Against this less than supportive political background, US performance regarding emissions abatement should be judged internationally on results and projected results rather than adherence to particular policy methods, optimal in theory but for now inaccessible for the evident political reasons.
Turning to the Pacific
Some commentators are calling for the US to “rebalance” toward the Pacific and reduce its footprint in the Middle East, oil-rich and otherwise. This cannot be achieved until the US begins to normalise its relations with both Israel and Iran.
Iran has the largest combined conventional oil and gas resource globally. It is the second largest holder of conventional gas reserves. Normalising Iran’s international relations would enable it to provide CO2-saving natural gas to coal-dependent China and India.

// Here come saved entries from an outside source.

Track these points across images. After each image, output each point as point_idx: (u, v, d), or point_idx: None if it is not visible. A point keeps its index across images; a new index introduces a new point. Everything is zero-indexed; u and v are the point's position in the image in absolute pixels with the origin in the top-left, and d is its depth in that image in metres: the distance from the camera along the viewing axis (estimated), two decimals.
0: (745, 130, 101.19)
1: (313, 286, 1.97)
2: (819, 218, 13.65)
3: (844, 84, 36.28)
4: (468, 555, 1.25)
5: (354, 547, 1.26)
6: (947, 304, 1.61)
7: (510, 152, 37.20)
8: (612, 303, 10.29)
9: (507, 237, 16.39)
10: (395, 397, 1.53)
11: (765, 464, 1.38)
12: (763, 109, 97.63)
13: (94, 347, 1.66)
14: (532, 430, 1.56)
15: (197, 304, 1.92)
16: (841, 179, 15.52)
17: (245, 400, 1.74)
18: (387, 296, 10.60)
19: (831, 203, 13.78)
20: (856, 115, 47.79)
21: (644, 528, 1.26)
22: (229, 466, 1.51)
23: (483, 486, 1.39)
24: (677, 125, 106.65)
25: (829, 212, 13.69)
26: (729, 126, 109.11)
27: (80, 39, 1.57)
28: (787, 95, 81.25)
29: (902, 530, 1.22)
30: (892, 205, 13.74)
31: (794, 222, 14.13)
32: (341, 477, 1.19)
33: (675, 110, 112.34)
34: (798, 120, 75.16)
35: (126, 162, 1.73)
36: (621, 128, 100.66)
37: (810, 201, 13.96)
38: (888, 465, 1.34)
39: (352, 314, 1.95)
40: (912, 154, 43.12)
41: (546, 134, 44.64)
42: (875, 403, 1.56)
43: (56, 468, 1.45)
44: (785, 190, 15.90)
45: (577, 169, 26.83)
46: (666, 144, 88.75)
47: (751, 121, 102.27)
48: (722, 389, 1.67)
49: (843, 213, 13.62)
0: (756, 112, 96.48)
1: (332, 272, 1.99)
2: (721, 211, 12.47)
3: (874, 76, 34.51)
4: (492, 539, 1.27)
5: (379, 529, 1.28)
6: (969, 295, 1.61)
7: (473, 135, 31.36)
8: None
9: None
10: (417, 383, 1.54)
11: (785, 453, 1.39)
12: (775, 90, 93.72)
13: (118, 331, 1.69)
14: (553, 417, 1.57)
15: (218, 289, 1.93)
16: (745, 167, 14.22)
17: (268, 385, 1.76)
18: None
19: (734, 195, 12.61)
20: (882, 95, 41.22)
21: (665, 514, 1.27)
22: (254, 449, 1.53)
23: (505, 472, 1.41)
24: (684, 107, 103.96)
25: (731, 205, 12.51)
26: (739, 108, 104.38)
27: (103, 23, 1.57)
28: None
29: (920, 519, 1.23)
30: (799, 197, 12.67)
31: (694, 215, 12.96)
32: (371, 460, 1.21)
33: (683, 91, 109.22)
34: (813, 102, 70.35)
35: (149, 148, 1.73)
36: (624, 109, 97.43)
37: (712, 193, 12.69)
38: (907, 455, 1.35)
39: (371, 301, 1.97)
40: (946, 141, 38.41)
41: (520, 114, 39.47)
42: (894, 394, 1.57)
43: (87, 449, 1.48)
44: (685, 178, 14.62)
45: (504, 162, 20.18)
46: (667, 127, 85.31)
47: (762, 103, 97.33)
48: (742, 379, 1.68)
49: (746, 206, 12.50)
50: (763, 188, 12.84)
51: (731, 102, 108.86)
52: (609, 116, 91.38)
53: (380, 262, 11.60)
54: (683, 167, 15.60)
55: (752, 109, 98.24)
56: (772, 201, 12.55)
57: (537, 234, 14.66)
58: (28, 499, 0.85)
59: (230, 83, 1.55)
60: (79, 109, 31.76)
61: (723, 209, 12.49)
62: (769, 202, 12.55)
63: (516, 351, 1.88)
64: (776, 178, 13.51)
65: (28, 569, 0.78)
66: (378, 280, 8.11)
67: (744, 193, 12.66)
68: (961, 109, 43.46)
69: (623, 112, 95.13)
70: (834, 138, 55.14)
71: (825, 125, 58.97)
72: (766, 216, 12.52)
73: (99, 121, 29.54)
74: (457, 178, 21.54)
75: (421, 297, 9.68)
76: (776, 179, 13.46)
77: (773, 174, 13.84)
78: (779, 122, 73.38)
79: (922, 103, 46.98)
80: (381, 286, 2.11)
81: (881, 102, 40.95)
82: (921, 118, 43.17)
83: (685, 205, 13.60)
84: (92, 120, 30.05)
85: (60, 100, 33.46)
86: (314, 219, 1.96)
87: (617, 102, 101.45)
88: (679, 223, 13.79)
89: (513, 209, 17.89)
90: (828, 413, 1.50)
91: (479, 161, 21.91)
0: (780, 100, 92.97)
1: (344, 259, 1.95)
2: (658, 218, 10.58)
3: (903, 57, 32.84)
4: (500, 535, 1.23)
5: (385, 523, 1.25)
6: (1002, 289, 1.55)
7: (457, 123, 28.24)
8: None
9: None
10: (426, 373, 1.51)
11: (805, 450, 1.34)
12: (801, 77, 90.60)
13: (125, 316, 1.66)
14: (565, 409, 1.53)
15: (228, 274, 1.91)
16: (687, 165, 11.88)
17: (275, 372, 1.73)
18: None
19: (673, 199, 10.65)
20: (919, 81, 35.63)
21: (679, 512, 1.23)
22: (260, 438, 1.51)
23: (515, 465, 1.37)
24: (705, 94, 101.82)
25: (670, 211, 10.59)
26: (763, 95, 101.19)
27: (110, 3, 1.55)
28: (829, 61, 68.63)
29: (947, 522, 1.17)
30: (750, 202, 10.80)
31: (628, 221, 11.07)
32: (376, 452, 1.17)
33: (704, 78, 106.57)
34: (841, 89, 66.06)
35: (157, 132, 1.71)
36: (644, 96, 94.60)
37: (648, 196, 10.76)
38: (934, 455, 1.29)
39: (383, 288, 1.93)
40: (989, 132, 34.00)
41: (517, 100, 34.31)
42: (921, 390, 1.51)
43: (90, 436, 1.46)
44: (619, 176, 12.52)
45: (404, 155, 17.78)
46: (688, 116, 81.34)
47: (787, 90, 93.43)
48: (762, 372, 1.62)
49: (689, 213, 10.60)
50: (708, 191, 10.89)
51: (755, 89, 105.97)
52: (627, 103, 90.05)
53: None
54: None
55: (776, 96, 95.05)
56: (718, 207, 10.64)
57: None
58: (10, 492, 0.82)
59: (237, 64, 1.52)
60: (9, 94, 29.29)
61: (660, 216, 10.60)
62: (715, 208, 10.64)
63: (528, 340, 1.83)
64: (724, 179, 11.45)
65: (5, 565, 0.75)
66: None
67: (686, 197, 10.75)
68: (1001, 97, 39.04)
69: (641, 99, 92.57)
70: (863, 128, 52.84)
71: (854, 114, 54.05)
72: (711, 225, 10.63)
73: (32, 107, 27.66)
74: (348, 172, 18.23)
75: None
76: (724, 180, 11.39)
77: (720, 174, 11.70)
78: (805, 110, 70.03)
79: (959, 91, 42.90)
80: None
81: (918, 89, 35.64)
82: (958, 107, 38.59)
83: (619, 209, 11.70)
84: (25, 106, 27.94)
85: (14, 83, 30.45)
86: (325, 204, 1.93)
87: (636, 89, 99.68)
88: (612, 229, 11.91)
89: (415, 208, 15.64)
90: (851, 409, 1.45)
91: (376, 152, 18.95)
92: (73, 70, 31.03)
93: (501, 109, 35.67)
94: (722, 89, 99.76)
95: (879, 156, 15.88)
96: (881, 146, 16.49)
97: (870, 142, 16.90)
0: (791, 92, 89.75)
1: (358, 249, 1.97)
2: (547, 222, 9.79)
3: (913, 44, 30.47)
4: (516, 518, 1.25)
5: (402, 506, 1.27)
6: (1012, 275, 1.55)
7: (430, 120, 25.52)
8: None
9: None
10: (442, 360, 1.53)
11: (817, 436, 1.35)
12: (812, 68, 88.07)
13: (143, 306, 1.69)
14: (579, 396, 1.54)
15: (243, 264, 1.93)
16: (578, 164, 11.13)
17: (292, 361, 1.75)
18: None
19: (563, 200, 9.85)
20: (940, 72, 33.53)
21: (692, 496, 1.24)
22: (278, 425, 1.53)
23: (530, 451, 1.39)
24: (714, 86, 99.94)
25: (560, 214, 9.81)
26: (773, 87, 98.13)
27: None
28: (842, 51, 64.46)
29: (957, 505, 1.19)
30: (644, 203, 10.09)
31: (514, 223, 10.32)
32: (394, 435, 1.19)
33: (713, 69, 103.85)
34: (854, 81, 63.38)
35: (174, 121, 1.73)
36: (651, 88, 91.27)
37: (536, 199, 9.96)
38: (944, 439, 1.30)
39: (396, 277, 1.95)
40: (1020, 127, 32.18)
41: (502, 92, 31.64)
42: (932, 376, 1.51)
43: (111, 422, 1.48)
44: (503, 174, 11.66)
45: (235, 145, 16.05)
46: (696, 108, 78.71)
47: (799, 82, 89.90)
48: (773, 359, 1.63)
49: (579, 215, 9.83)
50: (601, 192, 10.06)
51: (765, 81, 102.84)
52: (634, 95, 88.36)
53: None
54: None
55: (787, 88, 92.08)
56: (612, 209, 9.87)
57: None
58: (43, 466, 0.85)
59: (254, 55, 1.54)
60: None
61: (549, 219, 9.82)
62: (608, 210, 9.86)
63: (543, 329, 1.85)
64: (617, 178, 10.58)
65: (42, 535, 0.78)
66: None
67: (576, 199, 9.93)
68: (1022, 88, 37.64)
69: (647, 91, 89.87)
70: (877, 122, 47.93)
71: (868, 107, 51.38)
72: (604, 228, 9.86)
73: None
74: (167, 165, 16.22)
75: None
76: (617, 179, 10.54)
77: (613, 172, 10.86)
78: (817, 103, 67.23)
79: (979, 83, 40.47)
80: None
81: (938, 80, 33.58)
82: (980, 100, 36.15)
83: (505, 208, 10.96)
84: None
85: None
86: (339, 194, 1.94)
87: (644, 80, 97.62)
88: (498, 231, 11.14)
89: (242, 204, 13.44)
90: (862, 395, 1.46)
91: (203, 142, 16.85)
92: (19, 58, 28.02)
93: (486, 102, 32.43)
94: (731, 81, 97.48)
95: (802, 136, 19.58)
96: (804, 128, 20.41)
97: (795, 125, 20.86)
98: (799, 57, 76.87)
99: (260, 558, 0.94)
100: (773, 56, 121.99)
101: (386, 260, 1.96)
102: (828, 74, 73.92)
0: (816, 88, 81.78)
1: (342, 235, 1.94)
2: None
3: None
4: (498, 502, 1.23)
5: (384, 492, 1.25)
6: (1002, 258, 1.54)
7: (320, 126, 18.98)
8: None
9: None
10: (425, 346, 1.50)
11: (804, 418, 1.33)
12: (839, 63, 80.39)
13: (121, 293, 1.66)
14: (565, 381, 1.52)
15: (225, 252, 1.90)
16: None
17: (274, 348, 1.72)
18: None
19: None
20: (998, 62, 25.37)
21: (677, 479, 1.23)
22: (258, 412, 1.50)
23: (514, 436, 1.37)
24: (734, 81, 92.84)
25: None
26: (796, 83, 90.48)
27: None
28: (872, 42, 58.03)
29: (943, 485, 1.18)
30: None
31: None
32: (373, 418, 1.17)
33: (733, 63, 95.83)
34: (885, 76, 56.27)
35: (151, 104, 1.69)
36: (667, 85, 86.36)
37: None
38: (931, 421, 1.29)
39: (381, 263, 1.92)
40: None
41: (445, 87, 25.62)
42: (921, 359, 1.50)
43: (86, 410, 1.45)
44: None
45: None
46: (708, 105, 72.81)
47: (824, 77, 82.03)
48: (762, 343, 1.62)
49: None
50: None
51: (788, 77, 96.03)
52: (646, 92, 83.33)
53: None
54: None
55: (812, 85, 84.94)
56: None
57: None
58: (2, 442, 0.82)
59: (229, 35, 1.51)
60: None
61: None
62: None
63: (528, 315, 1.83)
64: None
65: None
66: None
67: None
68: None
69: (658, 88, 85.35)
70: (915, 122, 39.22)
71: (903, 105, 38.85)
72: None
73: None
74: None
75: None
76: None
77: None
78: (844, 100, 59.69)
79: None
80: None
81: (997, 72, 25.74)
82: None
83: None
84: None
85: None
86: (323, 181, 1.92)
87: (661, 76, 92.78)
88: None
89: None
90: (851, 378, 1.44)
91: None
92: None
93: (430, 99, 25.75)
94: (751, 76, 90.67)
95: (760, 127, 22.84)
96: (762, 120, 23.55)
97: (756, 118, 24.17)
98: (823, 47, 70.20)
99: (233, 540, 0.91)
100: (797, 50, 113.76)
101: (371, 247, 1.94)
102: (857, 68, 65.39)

At the same time, the US is facing a bonanza in non-conventional gas supplies. In this context, US gas exports to China become an option. This could not only be profitable but also reduce China’s alarming and still increasing coal dependence.
But this will not and should not happen unless a US federal administration responsibly observes the International Energy Agency’s “Golden Rules” for regulating non-conventional gas, including not venting the potent greenhouse gas methane.
A similar option but with prospects of a lower carbon footprint is the commercially driven export of the relevant US extraction technology to China, which has its own large untapped resources of non-conventional gas.
In this eventuality, once again ensuring strict obedience to the above-noted “Golden Rules” is another reason for expanding IEA membership to include China and other major energy powers not yet in the OECD club of rich nations. Such inclusion is a policy that the US should strongly support as part of its foreign energy policy, and a general policy of getting China (and other potential or actual adversaries such as Iran) “more involved” in responsible global governance.
Leading by (whose) example to reduce growth in oil use?
Over the past 70 years, the US has not infrequently wielded the “oil weapon”, or at least threatened to do so by depriving other states of the ability to trade in this vital commodity. Examples have included importers (Imperial Japan, Nazi Germany in WWII, and as an ever-present threat to China) and exporters (Iran 1952-3, 1979-2012; Iraq 1991-2003). There is no doubt that China continues to hold these fears despite its symbiotic economic relationship with the US, and given the overwhelming global naval power of the US.
As Winston Churchill remarked, “safety and certainty in oil lies in variety and variety alone” – or as we would now say, “diversity” of both export and import. China is acting accordingly, through its so-called “going out” policy to access global supplies of oil and gas.
But such a policy also has its risks for regional and world peace. The planet, and certainly China, cannot sustain – ecologically or otherwise – the “American” model of escalating private motorisation, low rates of gasoline tax and consequent excessive oil use.
For Barack Obama, there is evidently much to be done in his second term to address climate change, both on a domestic and global scale. Whether he will take this responsibility seriously, however, remains to be seen.